Incident Has Not Deterred The Surfer From The Water

While everyone takes a beating in the water now and again, few have ever duked it out with a shark and lived to tell the tale.

That's what Paul Buckley did when he was attacked on July 7. While surfing in Stilbaai, South Africa, 37-year-old Buckley was attacked by what is believed to be a Great White. He was paddling back to shore when suddenly he was flipped in the air. "I just knew in my gut that it was a shark. It was like a 500 lb. Rottweiler in a very bad mood," he said. "The force was incredible. The first thing I said when I was attacked was, 'No, please God not like this.'"
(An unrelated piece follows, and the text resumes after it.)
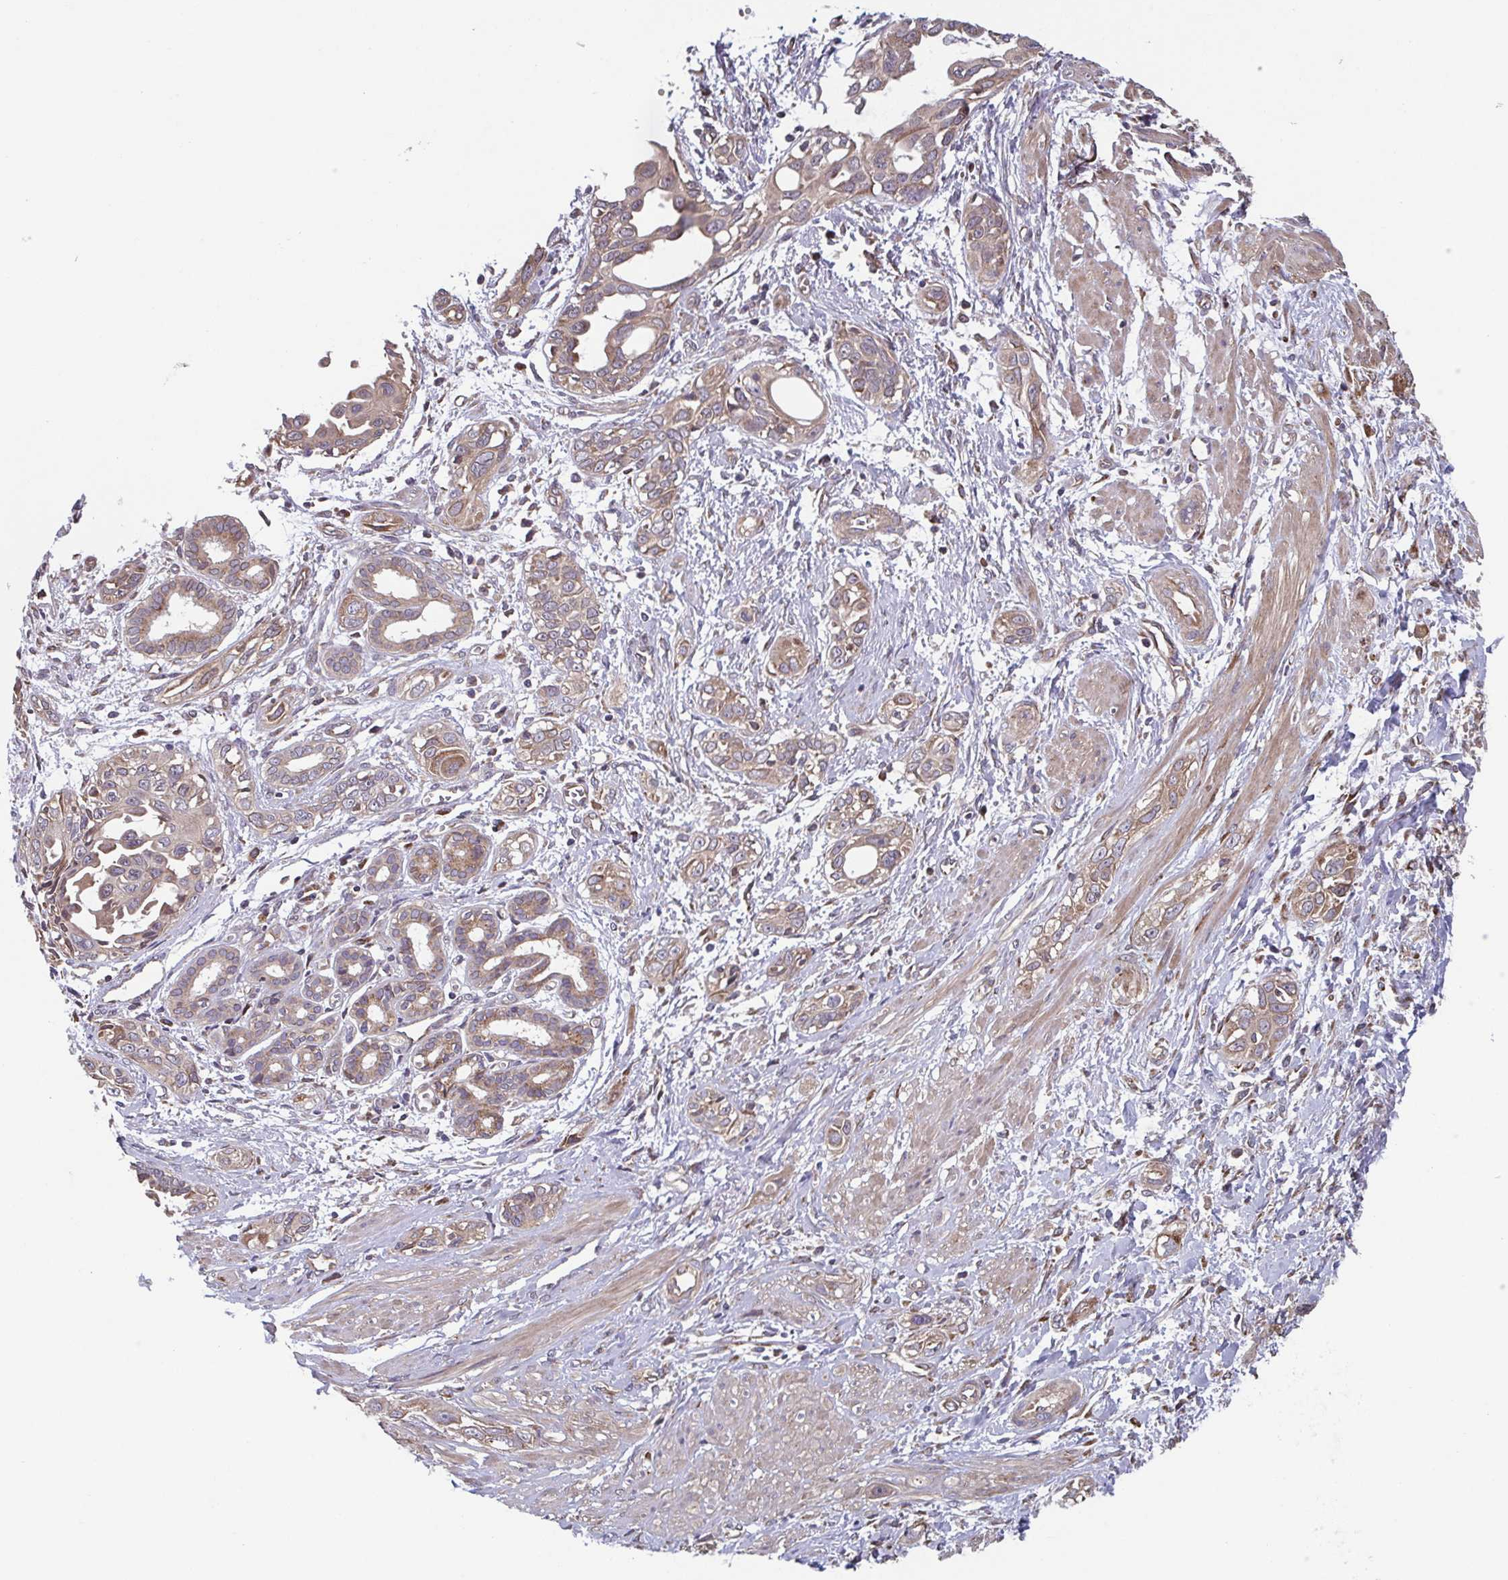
{"staining": {"intensity": "weak", "quantity": ">75%", "location": "cytoplasmic/membranous"}, "tissue": "pancreatic cancer", "cell_type": "Tumor cells", "image_type": "cancer", "snomed": [{"axis": "morphology", "description": "Adenocarcinoma, NOS"}, {"axis": "topography", "description": "Pancreas"}], "caption": "IHC (DAB) staining of human adenocarcinoma (pancreatic) exhibits weak cytoplasmic/membranous protein expression in approximately >75% of tumor cells.", "gene": "COPB1", "patient": {"sex": "female", "age": 55}}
The shark sunk its teeth into his leg, incising a gash 37cm long and 3cm wide. In a desperate effort to fend off the fanged creature, Buckely grabbed its tail. "I feared for my life so I just grabbed it. I thought if I held it by the tail, its mouth could not reach me again," he said.

And apparently, his tactic worked. The shark released him, and Buckley swam the 100 meters to the sand. Pieter Boeta de Witt, age 16, spotted the thrashing victim and hurried to help Buckley as he scrambled ashore. Boeta and his sister rushed the injured surfer to a local doctor. Buckley was moved to a hospital, where the wound was closed with 150 stitches. He was discharged on Wednesday.

"I owe him one really, because he could have easily come back and clamped his teeth round me but he didn't and just swam away," Buckley said. "It's one of those things that just happens. If you look at the probability, it's just so unlikely. The shark was doing what comes naturally - looking for food."

Buckey's board suffered as well, as the shark's jaws left a 20-25cm hole in it. Lifeboat spokesman Rico Menezies estimated that the predator was three-and-a-half meters long and postulated that it was a Great White. Though South Africa's waters do attract a great number of sharks, attacks are rare and happen on average only 6 times a year. Of those, only 12 percent have been fatal.

So why surfers? Scientists claim that sharks may mistake surfers for seals, which are easy prey. According to Menezies, the conditions that day were ideal for a shark attack, as the water was murky and the waves were sizable. He said that two whales were in the area, and speculated that they could have had a calf with them that may have enticed the shark.

The incident has not deterred the surfer, as he's already eager to get back in the water. "Surfing is my sport and I'll paddle out again," he said. "Once you have the ocean in your blood, it's in your blood."